■ **読解用の抜粋**:
このマンガがすごい!WEB

一覧へ戻る

【日刊マンガガイド】『チェイサー』第2巻 コージィ城倉

2014/08/13


chaser_s02

『チェイサー』第2巻
コージィ城倉 小学館 \552+税
(2014年7月30日発売)


昭和30年代前半を舞台に、天才・手塚治虫を勝手にライバル視し、追跡する漫画家がいた。
彼の名前は海徳光市。自称「特攻隊くずれ」の、戦記物を得意とする漫画家である。

第1巻ラストでは、手塚の仕事ぶりに興味を持つあまり、ついに身分を偽って手塚邸に潜入! もはやチェイサー(追跡者)というよりもストーカーすれすれで、思わず「ちょっと! この人、大丈夫なの!?」とツッコまずにはいられない。

一歩間違えばスティーブン・キングの『ミザリー』になりそうな、そんな情熱と狂気こそが海徳さんの魅力でもある。最新刊の第2集でも、海徳さんのチェイサーぶりは健在だ。
アシスタントを雇って連載本数を増やしたり、旅先から電話でアシスタントに作画の指示を出したりと、伝聞の「手塚伝説」をイチイチ真似して実践検証するあたり、海徳さんアンタ、そーとー手塚を意識してんのね(「俺は手塚と張り合ってねー!」と言われそうだが)。

さらに手塚治虫の新婚生活をまのあたりにした海徳さん、なんと今回は「嫁取り」に挑む! はたして彼は結婚できるのだろうか……?

手塚伝説をひととおり真似するチェイサーではあるものの、決して妄信的なドリーマーにならず、身の丈をわきまえて「俺の城」を築こうとする海徳さんは、地に足の着いた生活者でもある。
努力家で研究熱心で、質実剛健。ちょっと奇行は目立つものの、いい家庭人になるかも!? 漫画家としてのサクセス・ストーリーにも注目したい。

■ **記録一覧**:

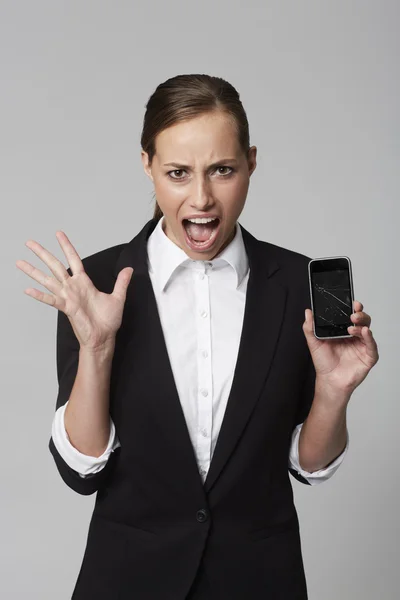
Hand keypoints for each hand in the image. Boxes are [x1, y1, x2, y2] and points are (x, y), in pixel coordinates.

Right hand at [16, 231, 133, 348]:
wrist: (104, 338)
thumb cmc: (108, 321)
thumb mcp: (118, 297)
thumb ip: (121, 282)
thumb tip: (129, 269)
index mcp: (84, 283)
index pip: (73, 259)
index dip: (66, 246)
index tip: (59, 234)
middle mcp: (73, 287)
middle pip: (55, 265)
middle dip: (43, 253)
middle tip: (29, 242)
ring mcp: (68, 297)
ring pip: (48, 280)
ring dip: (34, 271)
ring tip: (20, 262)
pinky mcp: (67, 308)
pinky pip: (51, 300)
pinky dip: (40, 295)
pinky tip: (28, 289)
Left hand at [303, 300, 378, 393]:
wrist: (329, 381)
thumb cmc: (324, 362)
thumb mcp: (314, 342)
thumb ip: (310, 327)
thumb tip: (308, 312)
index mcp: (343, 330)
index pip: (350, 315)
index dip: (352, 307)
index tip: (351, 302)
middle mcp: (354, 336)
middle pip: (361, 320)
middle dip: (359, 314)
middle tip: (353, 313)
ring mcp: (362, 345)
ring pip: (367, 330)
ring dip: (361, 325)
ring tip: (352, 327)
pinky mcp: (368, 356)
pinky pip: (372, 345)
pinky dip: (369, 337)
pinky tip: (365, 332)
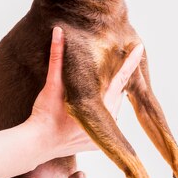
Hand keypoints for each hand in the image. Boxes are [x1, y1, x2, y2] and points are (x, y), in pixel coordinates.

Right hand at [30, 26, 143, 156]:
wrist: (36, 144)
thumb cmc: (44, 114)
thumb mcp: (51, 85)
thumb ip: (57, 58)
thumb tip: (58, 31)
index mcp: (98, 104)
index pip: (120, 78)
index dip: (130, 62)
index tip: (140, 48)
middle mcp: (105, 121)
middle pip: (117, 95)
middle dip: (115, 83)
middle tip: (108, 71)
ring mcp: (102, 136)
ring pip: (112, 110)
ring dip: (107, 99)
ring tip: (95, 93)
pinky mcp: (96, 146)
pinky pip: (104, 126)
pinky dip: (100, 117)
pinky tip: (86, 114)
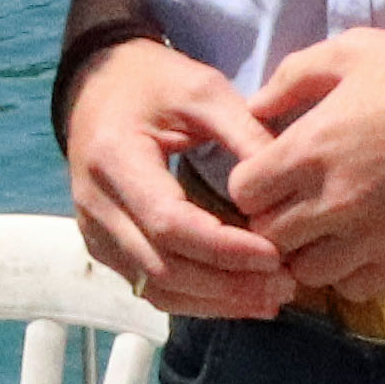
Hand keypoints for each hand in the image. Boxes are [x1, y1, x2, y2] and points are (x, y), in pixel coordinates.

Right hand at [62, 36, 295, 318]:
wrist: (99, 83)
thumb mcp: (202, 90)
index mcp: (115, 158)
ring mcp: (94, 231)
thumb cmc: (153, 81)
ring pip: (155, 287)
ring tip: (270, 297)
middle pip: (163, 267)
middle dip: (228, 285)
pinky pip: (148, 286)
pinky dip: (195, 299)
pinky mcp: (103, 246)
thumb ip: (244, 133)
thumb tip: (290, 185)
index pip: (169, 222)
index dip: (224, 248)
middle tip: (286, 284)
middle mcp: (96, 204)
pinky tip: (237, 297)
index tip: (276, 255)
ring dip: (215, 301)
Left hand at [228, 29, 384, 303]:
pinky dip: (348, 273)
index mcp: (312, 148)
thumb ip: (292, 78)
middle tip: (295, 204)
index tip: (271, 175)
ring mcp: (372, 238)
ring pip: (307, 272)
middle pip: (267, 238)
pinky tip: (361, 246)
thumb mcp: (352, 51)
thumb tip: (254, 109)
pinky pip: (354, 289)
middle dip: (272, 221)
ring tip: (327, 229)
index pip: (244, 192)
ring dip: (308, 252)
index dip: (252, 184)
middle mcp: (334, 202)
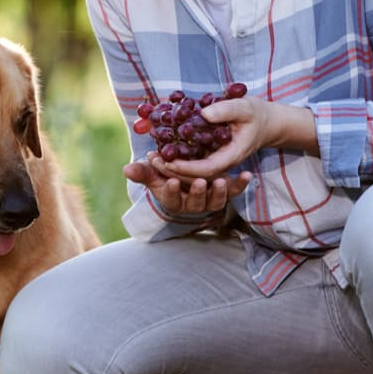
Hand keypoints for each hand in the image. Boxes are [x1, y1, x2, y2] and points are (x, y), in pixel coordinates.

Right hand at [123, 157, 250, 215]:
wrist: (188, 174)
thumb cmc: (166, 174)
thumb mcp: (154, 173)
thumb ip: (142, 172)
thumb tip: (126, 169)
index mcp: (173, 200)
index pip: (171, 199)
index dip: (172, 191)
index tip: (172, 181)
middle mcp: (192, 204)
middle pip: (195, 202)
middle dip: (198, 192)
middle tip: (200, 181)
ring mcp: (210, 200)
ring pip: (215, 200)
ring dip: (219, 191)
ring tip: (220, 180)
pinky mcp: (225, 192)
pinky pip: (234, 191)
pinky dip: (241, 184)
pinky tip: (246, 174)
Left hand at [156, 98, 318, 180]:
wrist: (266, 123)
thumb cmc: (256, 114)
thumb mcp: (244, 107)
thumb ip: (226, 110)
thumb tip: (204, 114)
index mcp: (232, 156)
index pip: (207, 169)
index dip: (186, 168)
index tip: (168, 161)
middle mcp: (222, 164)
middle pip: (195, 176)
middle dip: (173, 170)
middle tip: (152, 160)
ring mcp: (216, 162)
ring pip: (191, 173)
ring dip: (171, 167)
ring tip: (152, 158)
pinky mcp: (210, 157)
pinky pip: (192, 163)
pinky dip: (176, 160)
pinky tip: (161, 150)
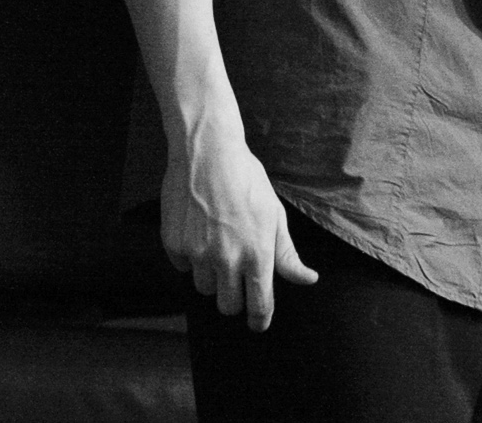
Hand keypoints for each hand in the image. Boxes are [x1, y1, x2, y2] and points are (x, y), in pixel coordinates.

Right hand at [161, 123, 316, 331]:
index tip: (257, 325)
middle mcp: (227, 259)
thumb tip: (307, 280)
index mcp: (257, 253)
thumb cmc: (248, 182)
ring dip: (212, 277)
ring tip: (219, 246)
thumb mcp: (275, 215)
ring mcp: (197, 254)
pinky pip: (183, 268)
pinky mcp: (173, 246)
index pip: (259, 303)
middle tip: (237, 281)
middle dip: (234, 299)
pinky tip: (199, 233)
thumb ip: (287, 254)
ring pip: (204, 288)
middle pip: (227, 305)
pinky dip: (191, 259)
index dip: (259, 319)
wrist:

■ **取り組む課題**:
a) 『チェイサー』の紹介記事で、海徳光市は自分のことを何と称しているか。
b) 『チェイサー』の紹介記事のうち、「手塚伝説をひととおり真似する」から「てのサクセス・ストーリーにも注目したい。」までを一字も変えずに返せ。
c) 『チェイサー』の紹介記事の最後の文のあとから、記事の続きを書き継げ。
項目は別の出典から取ったものだ。

■ **番号付き回答**:
a) 「特攻隊くずれ」と自称している。

b)
手塚伝説をひととおり真似するチェイサーではあるものの、決して妄信的なドリーマーにならず、身の丈をわきまえて「俺の城」を築こうとする海徳さんは、地に足の着いた生活者でもある。
努力家で研究熱心で、質実剛健。ちょっと奇行は目立つものの、いい家庭人になるかも!? 漫画家としてのサクセス・ストーリーにも注目したい。

c)
ちなみに今巻では、『鉄腕アトム』の「電光人間の回」で、石森(石ノ森)章太郎が作画に加わっていることを、海徳さんが指摘するシーンがある。じつはこれも有名な手塚伝説のひとつだ。
締め切りに追われた手塚は、当時高校生だった石森章太郎に電報を打って、アシスタントを要請した。一度は上京した石森青年だったが、手塚の原稿がなかなか上がってこなかったため、下書きの原稿を持って帰郷。
背景を手伝う約束だったが、異常に筆の速い石森青年は「期末試験をうけながら、その原稿にペンいれをした。背景だけではものたりず、人物までいれて、返送した」(石ノ森章太郎『石ノ森章太郎の青春』[小学館文庫]より)。
しかし、さすがに人物まで石森作画というわけにはいかず、実際に掲載された「電光人間の回」(光文社『少年』昭和30年1月号付録)は、手塚が人物をすべて描き直している。以降、手塚は石ノ森に、2度とアシスタントを頼むことはなかったという。

絵のタッチのわずかな違いに気づくことからも、海徳さんのチェイサーぶりがうかがえる。そして賢明な読者諸氏に声高に宣言しておこう。

この人物は実在した!



<文・加山竜司>
『このマンガがすごい!』本誌や当サイトでのマンガ家インタビュー(オトコ編)を担当しています。

単行本情報

  • 『チェイサー』第2巻 Amazonで購入
  • 『チェイサー』第1巻 Amazonで購入
  • 『おれはキャプテン』第1巻 Amazonで購入

関連するオススメ記事!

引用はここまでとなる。